Garine Wael N, Funkenbusch Paul D, Ercoli Carlo, Wodenscheck Joseph, Murphy William C
Eastman Dental Center, Division of Prosthodontics, University of Rochester, Rochester, New York 14620, USA.
Int J Oral Maxillofac Implants. 2007 Nov-Dec;22(6):928-38.
The specific aims of this study were to measure the implant and abutment hexagonal dimensions, to measure the rotational misfit between implant and abutments, and to correlate the dimension of the gap present between the abutment and implant hexagons with the rotational misfit of 5 abutment-implant combinations from 2 manufacturers.
Twenty new externally hexed implants (n = 10 for Nobel Biocare; n = 10 for Biomet/3i) and 50 new abutments were used (n = 10; Procera Zirconia; Procera Alumina; Esthetic Ceramic Abutment; ZiReal; and GingiHue post ZR Zero Rotation abutments). The mating surfaces of all implants and abutments were imaged with a scanning electron microscope before and after rotational misfit measurements. The distances between the corners and center of the implant and abutment hexagon were calculated by entering their x and y coordinates, measured on a measuring microscope, into Pythagoras' theorem. The dimensional difference between abutment and implant hexagons was calculated and correlated with the rotational misfit, which was recorded using a precision optical encoder. Each abutment was rotated (3 times/session) clockwise and counterclockwise until binding. Analysis of variance and Student-Newman-Keuls tests were used to compare rotational misfit among groups (alpha = .05).
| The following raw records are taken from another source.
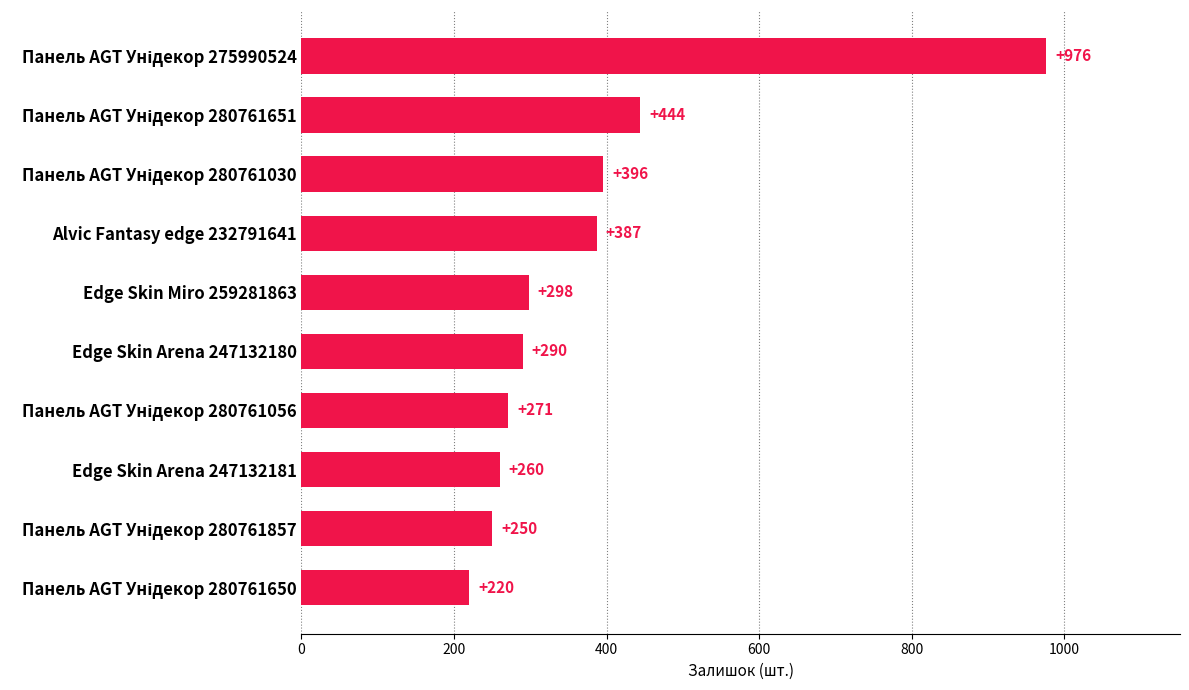

What is the sum of all values?

3792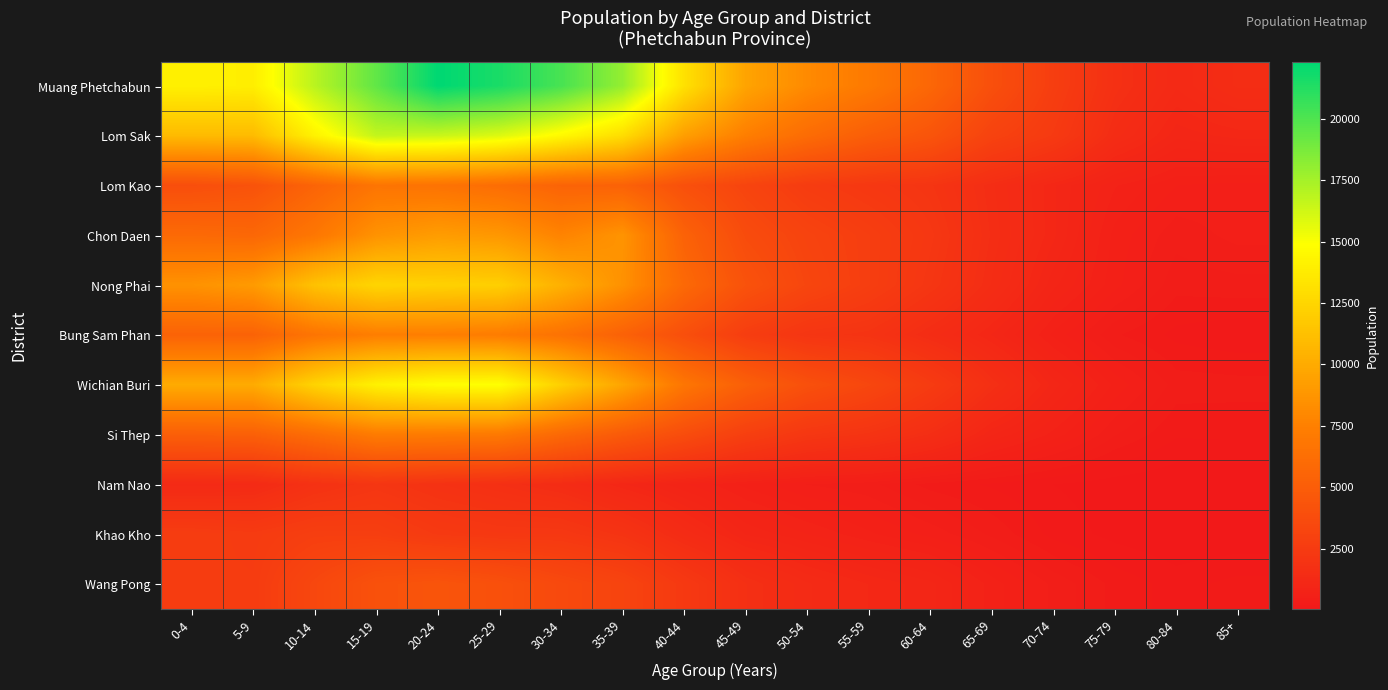

Read the Wang Pong value at 60-64.

1036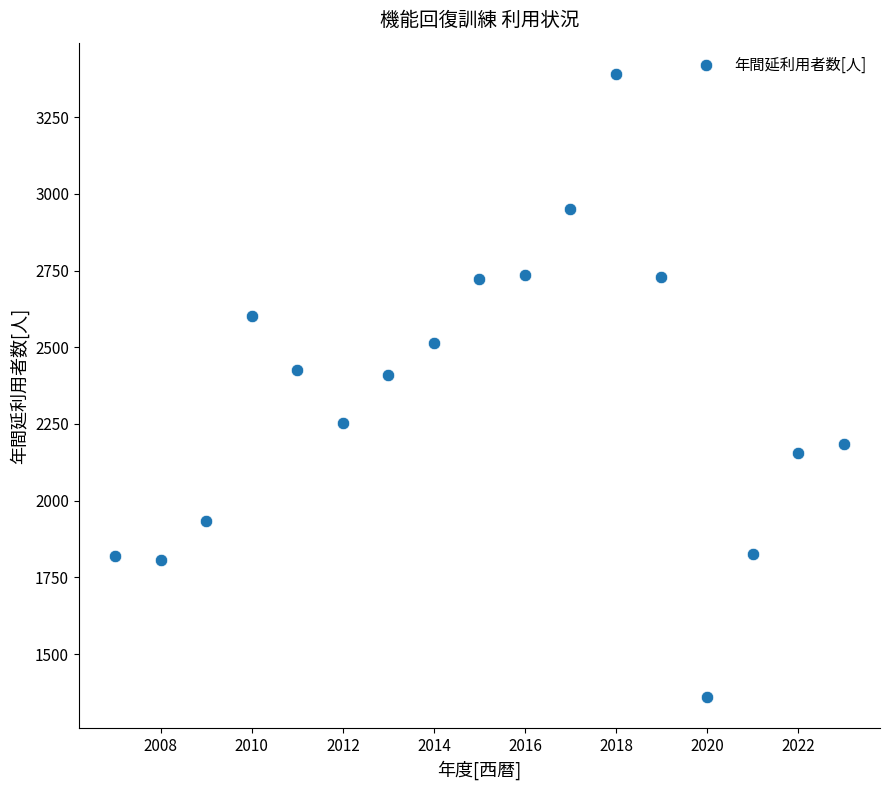

What is the range of X values (max minus min)?

16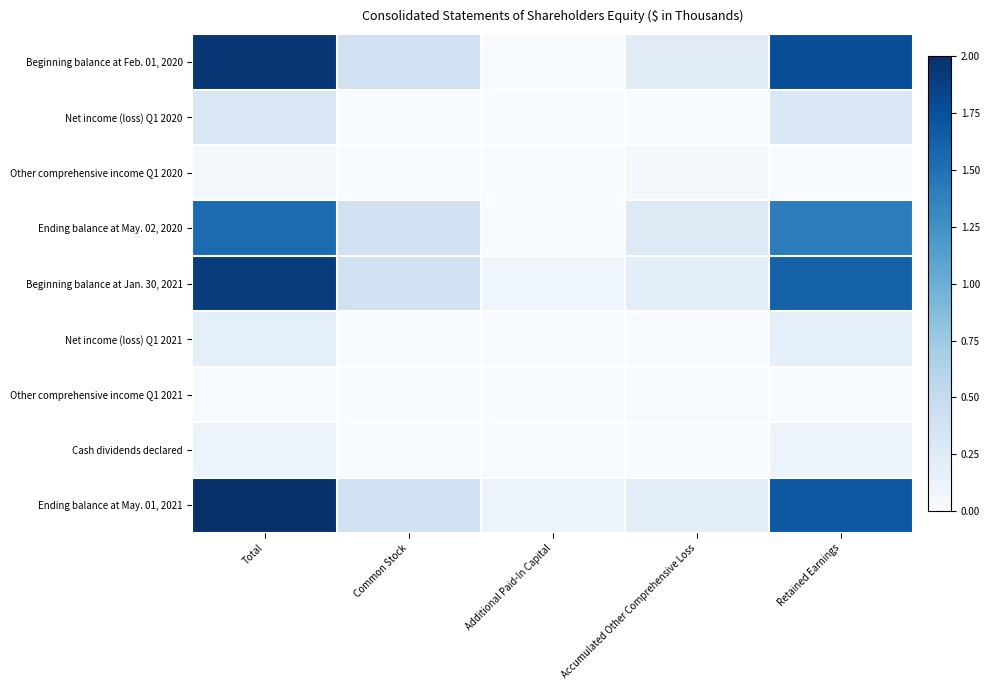

Rank the series by their maximum value, from lowest to highest.

Other comprehensive income Q1 2021, Other comprehensive income Q1 2020, Cash dividends declared, Net income (loss) Q1 2021, Net income (loss) Q1 2020, Ending balance at May. 02, 2020, Beginning balance at Jan. 30, 2021, Beginning balance at Feb. 01, 2020, Ending balance at May. 01, 2021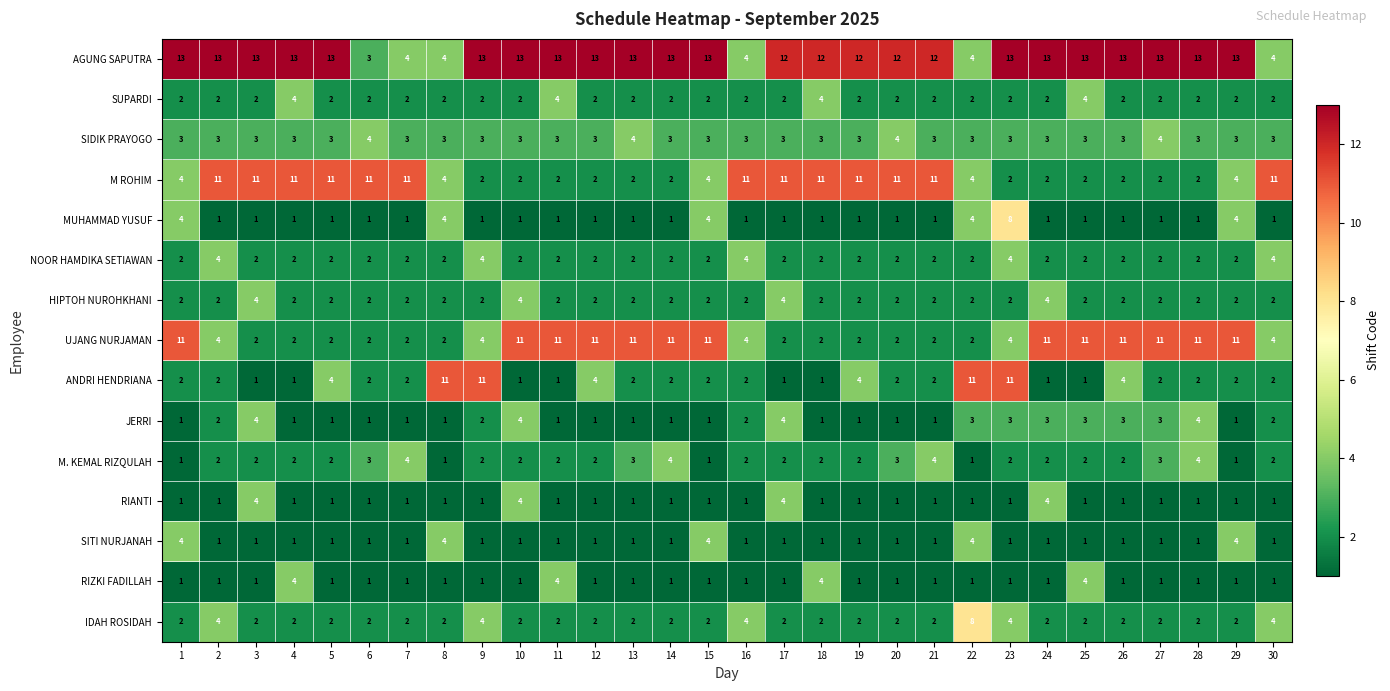

Between 2 and 10, which series saw the biggest shift?

M ROHIM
With respect to rotational misfit, the abutment groups were significantly different from one another (P < .001), with the exception of the Procera Zirconia and Esthetic Ceramic groups (P = .4). The mean rotational misfits in degrees were 4.13 +/- 0.68 for the Procera Zirconia group, 3.92 +/- 0.62 for the Procera Alumina group, 4.10 +/- 0.67 for the Esthetic Ceramic group, 3.48 +/- 0.40 for the ZiReal group, and 1.61 +/- 0.24 for the GingiHue post ZR group. There was no correlation between the mean implant-abutment gap and rotational misfit.
Within the limits of this study, machining inconsistencies of the hexagons were found for all implants and abutments tested. The GingiHue Post showed the smallest rotational misfit. All-ceramic abutments without a metal collar showed a greater rotational misfit than those with a metal collar.
本研究的具体目的是测量种植体和基台的六边形尺寸,测量种植体与基台之间的旋转不匹配度,并将基台与种植体六边形之间存在的间隙尺寸与来自2家制造商的5种基台 - 种植体组合的旋转不匹配度相关联。
使用20颗新的外六边形种植体(诺贝尔生物公司10颗;Biomet/3i公司10颗)和50个新基台(10个Procera氧化锆基台;10个Procera氧化铝基台;10个美学陶瓷基台;10个ZiReal基台;10个GingiHue柱ZR零旋转基台)。在进行旋转不匹配度测量前后,用扫描电子显微镜对所有种植体和基台的配合表面进行成像。通过将在测量显微镜上测量的种植体和基台六边形角与中心之间的x和y坐标代入毕达哥拉斯定理来计算距离。计算基台和种植体六边形之间的尺寸差异,并将其与旋转不匹配度相关联,旋转不匹配度使用精密光学编码器记录。每个基台以顺时针和逆时针方向旋转(每次3次)直至结合。使用方差分析和Student - Newman - Keuls检验比较各组之间的旋转不匹配度(α = 0.05)。
关于旋转不匹配度,除Procera氧化锆组和美学陶瓷组外(P = 0.4),基台组之间存在显著差异(P < 0.001)。Procera氧化锆组的平均旋转不匹配度为4.13±0.68度,Procera氧化铝组为3.92±0.62度,美学陶瓷组为4.10±0.67度,ZiReal组为3.48±0.40度,GingiHue柱ZR组为1.61±0.24度。种植体 - 基台平均间隙与旋转不匹配度之间无相关性。
在本研究的范围内,发现所有测试的种植体和基台的六边形加工不一致。GingiHue柱显示出最小的旋转不匹配度。无金属颈圈的全陶瓷基台比有金属颈圈的全陶瓷基台表现出更大的旋转不匹配度。